_Your objective_: Below are records with pictures. Transcribe exactly, and only, the lines from the line with "thumb ip: (881, 646)" to the line with "index tip: (85, 297)", both ends included, but not the pictures.

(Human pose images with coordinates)
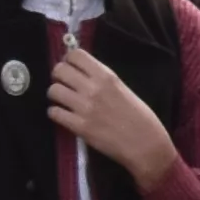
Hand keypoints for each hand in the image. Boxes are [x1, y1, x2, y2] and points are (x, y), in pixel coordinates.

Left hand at [44, 34, 183, 189]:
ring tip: (64, 101)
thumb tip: (81, 73)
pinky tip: (65, 116)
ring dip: (56, 95)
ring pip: (53, 90)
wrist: (146, 145)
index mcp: (107, 76)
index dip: (68, 60)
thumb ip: (102, 80)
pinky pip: (53, 112)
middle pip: (59, 70)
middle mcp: (93, 88)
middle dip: (58, 76)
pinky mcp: (79, 126)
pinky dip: (56, 113)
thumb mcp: (123, 89)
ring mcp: (84, 108)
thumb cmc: (140, 117)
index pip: (75, 55)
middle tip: (65, 85)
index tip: (71, 68)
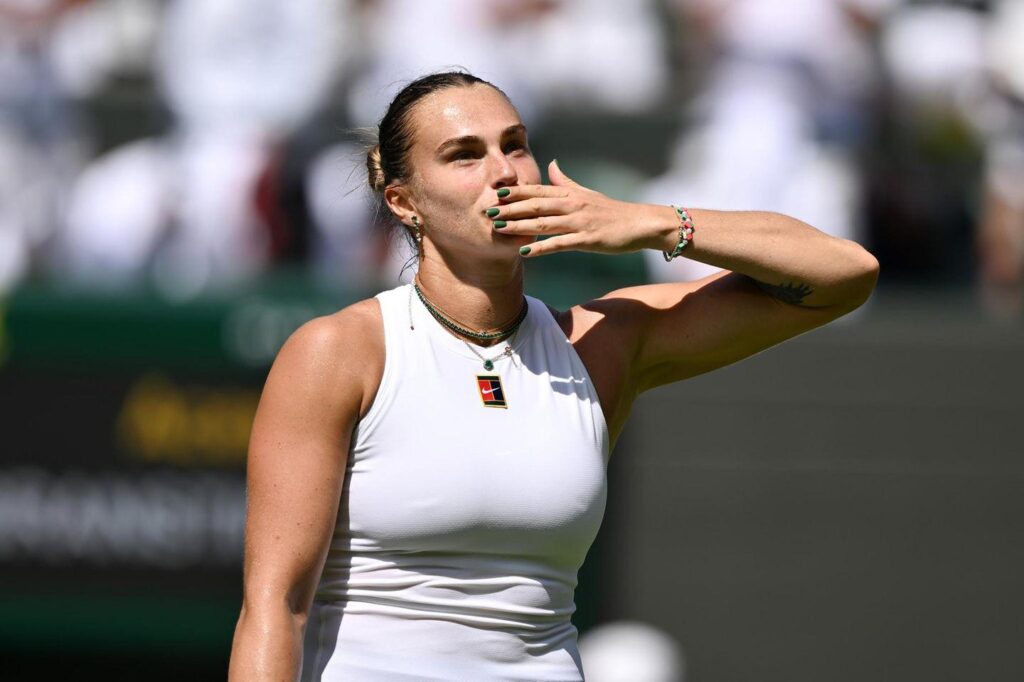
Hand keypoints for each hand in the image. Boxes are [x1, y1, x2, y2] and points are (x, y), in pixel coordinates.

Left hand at [490, 160, 668, 256]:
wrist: (639, 224)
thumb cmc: (611, 211)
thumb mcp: (587, 192)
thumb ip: (565, 181)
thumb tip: (552, 164)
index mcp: (570, 194)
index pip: (538, 190)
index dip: (515, 191)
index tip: (495, 192)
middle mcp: (572, 205)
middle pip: (535, 204)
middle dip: (510, 208)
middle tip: (488, 211)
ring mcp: (579, 222)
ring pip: (543, 223)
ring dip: (519, 226)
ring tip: (498, 229)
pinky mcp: (586, 239)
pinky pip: (559, 243)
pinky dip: (540, 247)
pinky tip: (524, 251)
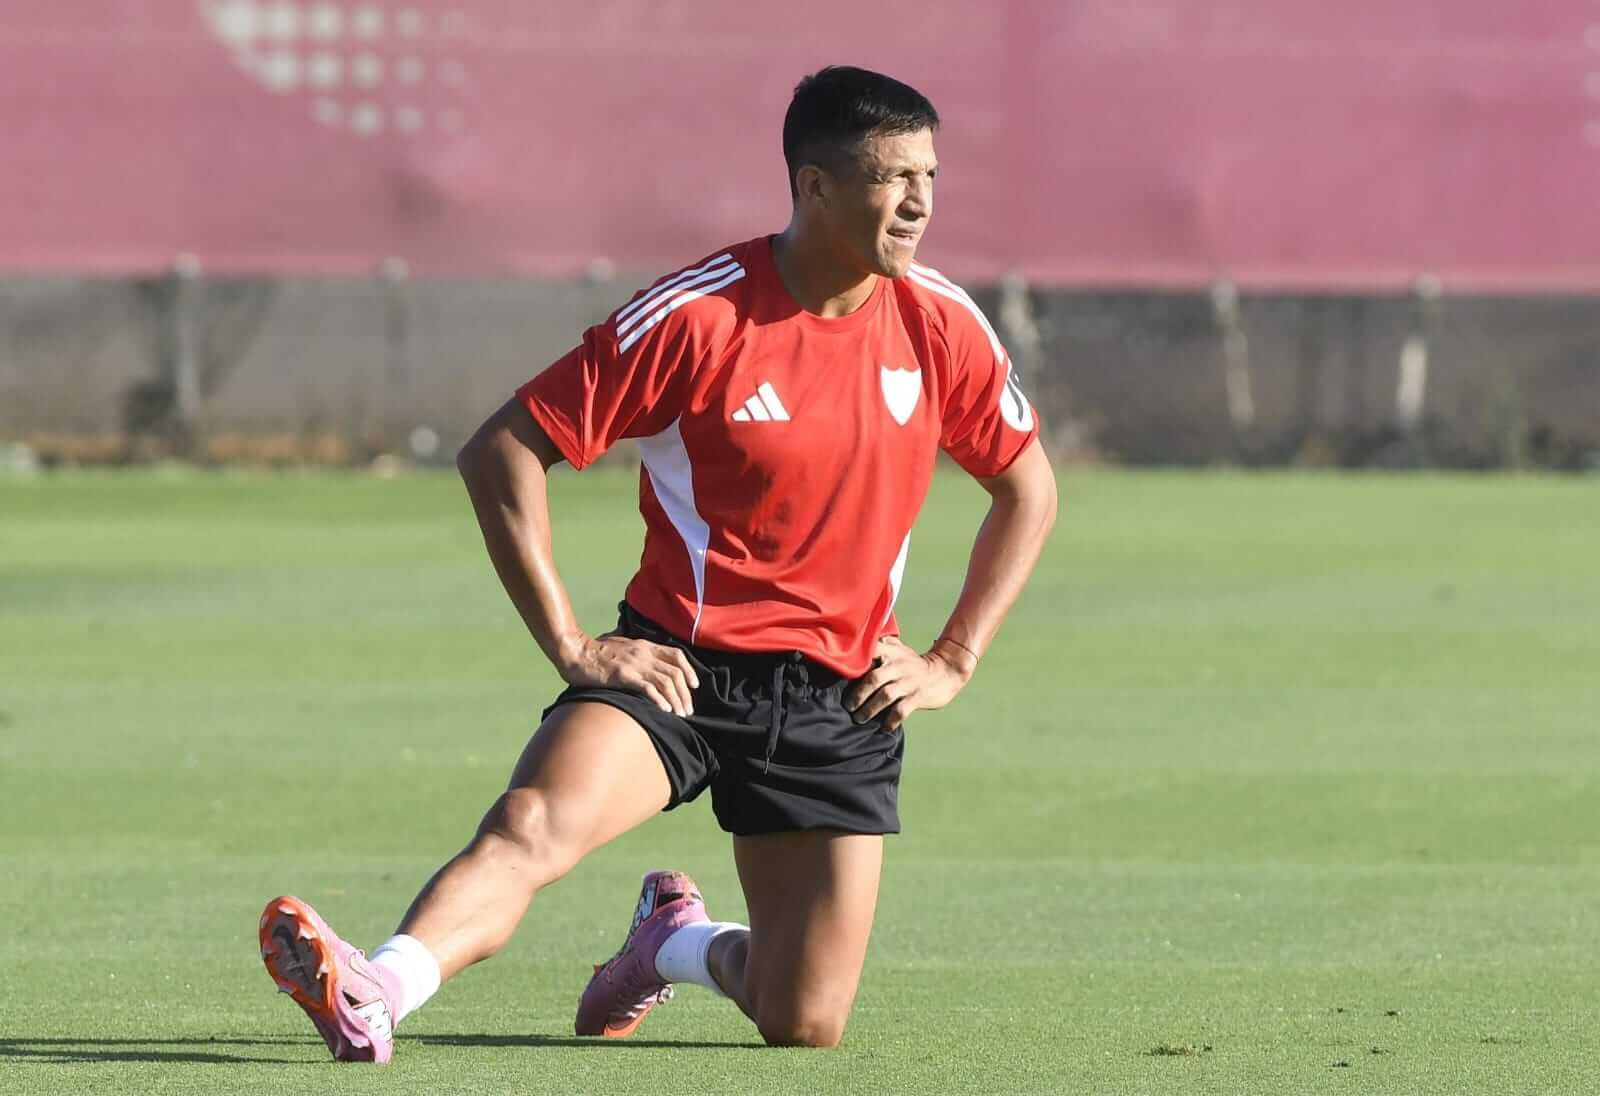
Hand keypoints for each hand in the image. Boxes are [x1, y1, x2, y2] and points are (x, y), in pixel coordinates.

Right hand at [558, 632, 700, 716]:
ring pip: (666, 682)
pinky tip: (665, 710)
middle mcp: (644, 653)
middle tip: (688, 711)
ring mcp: (634, 664)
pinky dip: (660, 700)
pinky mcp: (624, 675)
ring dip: (677, 700)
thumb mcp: (620, 644)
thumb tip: (640, 657)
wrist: (575, 652)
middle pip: (675, 672)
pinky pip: (649, 688)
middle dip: (685, 694)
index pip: (677, 655)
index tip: (694, 686)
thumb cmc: (595, 651)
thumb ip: (633, 649)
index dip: (689, 670)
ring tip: (680, 715)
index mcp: (645, 645)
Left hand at [845, 635, 973, 731]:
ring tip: (860, 719)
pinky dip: (890, 721)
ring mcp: (909, 682)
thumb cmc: (914, 663)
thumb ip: (881, 646)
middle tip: (849, 706)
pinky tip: (883, 728)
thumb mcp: (899, 649)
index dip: (855, 661)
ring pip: (885, 696)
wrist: (945, 672)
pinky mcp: (918, 697)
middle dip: (858, 694)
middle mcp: (899, 666)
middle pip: (873, 679)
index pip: (871, 651)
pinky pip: (901, 711)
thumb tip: (855, 644)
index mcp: (892, 653)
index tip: (842, 674)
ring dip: (870, 710)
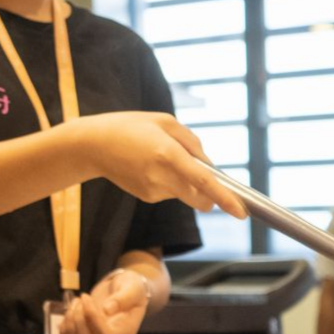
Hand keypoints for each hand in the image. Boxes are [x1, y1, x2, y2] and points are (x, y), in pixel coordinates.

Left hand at [59, 270, 149, 333]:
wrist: (125, 290)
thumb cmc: (131, 288)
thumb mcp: (132, 288)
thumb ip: (123, 298)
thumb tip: (107, 310)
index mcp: (125, 331)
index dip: (90, 316)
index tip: (85, 297)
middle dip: (77, 316)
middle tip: (81, 298)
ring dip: (69, 321)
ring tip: (76, 303)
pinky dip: (64, 329)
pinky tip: (70, 312)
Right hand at [65, 112, 247, 217]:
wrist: (93, 145)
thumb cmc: (131, 126)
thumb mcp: (164, 121)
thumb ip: (192, 142)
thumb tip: (209, 166)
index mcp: (167, 153)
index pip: (203, 181)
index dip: (224, 198)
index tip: (241, 212)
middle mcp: (161, 176)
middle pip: (200, 199)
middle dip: (211, 196)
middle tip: (209, 180)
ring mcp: (152, 190)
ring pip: (185, 193)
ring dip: (185, 181)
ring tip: (160, 157)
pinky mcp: (146, 197)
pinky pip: (170, 192)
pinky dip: (170, 182)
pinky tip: (149, 166)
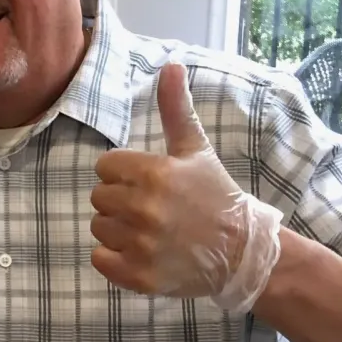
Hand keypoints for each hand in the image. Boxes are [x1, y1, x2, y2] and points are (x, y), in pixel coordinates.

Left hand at [89, 63, 281, 312]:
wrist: (243, 251)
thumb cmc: (214, 194)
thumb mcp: (194, 149)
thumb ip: (175, 109)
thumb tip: (170, 64)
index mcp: (153, 173)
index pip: (104, 166)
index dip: (123, 174)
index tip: (149, 182)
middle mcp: (143, 208)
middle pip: (98, 197)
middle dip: (120, 200)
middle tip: (153, 208)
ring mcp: (141, 244)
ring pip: (98, 227)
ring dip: (118, 229)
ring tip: (151, 231)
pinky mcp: (139, 276)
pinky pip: (99, 259)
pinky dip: (114, 259)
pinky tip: (141, 252)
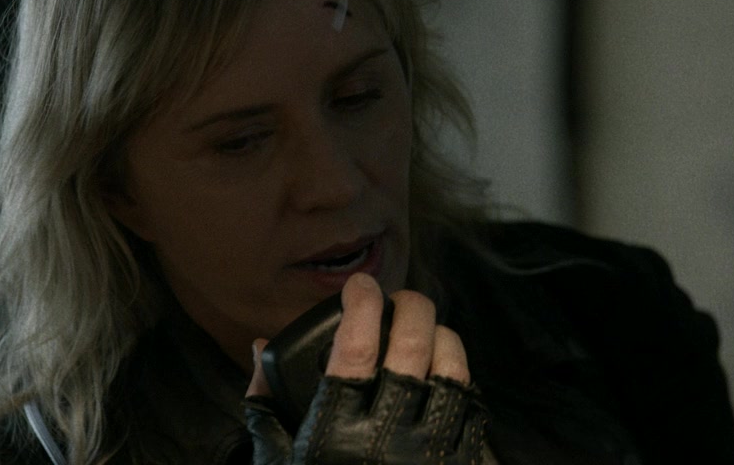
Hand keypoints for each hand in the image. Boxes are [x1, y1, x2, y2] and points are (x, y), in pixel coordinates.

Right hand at [244, 273, 490, 463]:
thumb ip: (265, 407)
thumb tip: (260, 348)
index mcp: (333, 438)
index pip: (353, 350)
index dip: (360, 305)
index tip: (359, 285)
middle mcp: (385, 445)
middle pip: (412, 349)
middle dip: (410, 308)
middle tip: (400, 298)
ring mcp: (429, 459)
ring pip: (453, 373)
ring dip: (444, 339)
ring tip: (429, 330)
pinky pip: (473, 412)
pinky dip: (463, 383)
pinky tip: (449, 375)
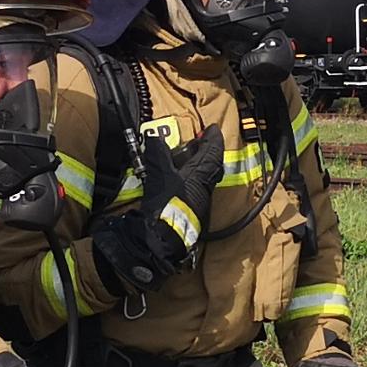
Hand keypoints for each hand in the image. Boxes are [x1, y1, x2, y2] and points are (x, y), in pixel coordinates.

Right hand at [147, 124, 224, 243]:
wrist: (164, 237)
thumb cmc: (165, 204)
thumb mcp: (158, 173)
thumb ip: (157, 153)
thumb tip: (154, 139)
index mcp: (201, 173)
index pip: (212, 151)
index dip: (213, 138)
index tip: (212, 129)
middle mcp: (206, 186)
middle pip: (213, 165)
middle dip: (208, 152)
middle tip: (200, 142)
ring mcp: (202, 200)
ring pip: (206, 178)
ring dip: (200, 166)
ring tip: (187, 159)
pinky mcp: (194, 212)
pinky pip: (198, 189)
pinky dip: (192, 180)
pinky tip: (181, 180)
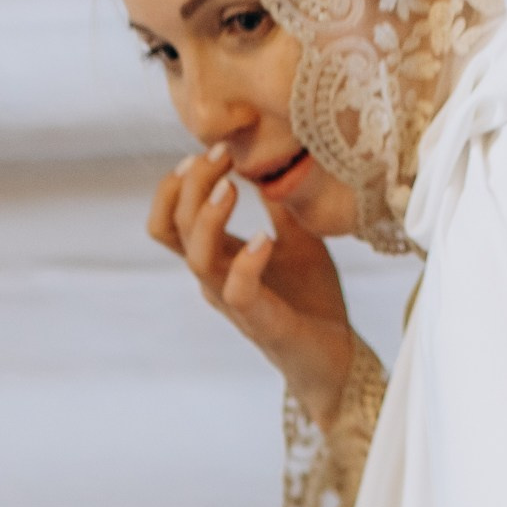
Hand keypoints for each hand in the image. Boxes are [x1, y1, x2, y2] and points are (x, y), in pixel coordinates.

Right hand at [147, 145, 355, 425]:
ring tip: (232, 186)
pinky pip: (238, 292)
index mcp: (218, 259)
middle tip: (222, 153)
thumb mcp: (298, 239)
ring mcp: (235, 303)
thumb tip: (270, 163)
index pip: (169, 221)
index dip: (177, 184)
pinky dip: (246, 262)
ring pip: (197, 259)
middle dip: (191, 184)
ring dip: (208, 217)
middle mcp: (216, 280)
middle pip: (173, 229)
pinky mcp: (262, 323)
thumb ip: (280, 207)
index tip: (213, 150)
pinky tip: (265, 238)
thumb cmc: (310, 299)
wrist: (336, 355)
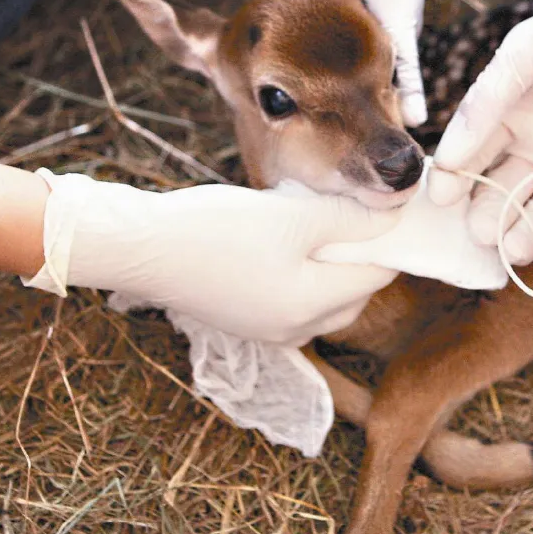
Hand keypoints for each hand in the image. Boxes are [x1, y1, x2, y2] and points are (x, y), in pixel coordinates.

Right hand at [24, 173, 402, 344]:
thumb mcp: (291, 217)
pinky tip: (279, 233)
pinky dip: (298, 266)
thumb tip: (393, 219)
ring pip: (322, 292)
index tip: (391, 203)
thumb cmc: (215, 230)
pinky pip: (291, 294)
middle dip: (358, 249)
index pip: (377, 274)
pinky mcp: (245, 318)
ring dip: (327, 256)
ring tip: (308, 216)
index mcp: (313, 308)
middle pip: (353, 289)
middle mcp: (296, 330)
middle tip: (346, 206)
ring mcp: (268, 329)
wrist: (139, 248)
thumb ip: (348, 219)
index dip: (389, 238)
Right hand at [429, 0, 532, 262]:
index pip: (474, 159)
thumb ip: (484, 103)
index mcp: (511, 119)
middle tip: (479, 232)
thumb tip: (446, 155)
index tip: (440, 197)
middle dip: (492, 216)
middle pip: (506, 194)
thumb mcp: (523, 56)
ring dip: (528, 233)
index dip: (456, 179)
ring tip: (515, 248)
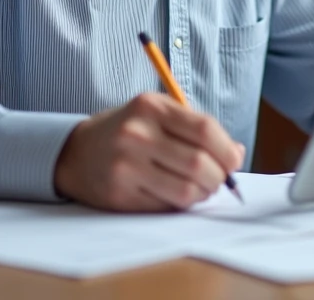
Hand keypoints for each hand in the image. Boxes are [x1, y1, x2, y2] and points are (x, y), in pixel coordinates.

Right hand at [54, 93, 244, 211]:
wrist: (76, 152)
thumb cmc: (128, 130)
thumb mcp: (158, 114)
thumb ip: (197, 129)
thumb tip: (236, 154)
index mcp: (151, 107)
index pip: (205, 130)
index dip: (227, 150)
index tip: (233, 161)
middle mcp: (137, 134)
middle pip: (199, 164)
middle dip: (218, 178)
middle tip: (218, 180)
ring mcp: (126, 166)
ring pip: (186, 192)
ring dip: (202, 195)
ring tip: (198, 188)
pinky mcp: (120, 194)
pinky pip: (166, 207)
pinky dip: (179, 205)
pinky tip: (174, 194)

_Answer_:
thumb ip: (881, 646)
middle tip: (849, 706)
pinky tip: (883, 728)
thumb mcp: (899, 649)
index dip: (855, 661)
ring pip: (885, 696)
wrist: (945, 672)
pinky mcp: (918, 697)
middle dip: (858, 694)
middle mcp: (899, 666)
middle pip: (873, 679)
index pip: (871, 651)
pinky pip: (901, 711)
thumb tip: (855, 644)
index mcp: (892, 653)
index tip: (842, 674)
ring dip: (870, 710)
Hand keypoints for each hand in the image. Boxes are [x1, y1, x2, y2] and points are (x, y), in pixel coordinates.

Left hand at [59, 270, 149, 333]:
wrist: (125, 290)
thumb cmc: (131, 288)
thumb mcp: (132, 288)
thumb ip: (123, 298)
thumb tip: (107, 310)
index mcp: (125, 331)
index dip: (90, 316)
index tip: (85, 297)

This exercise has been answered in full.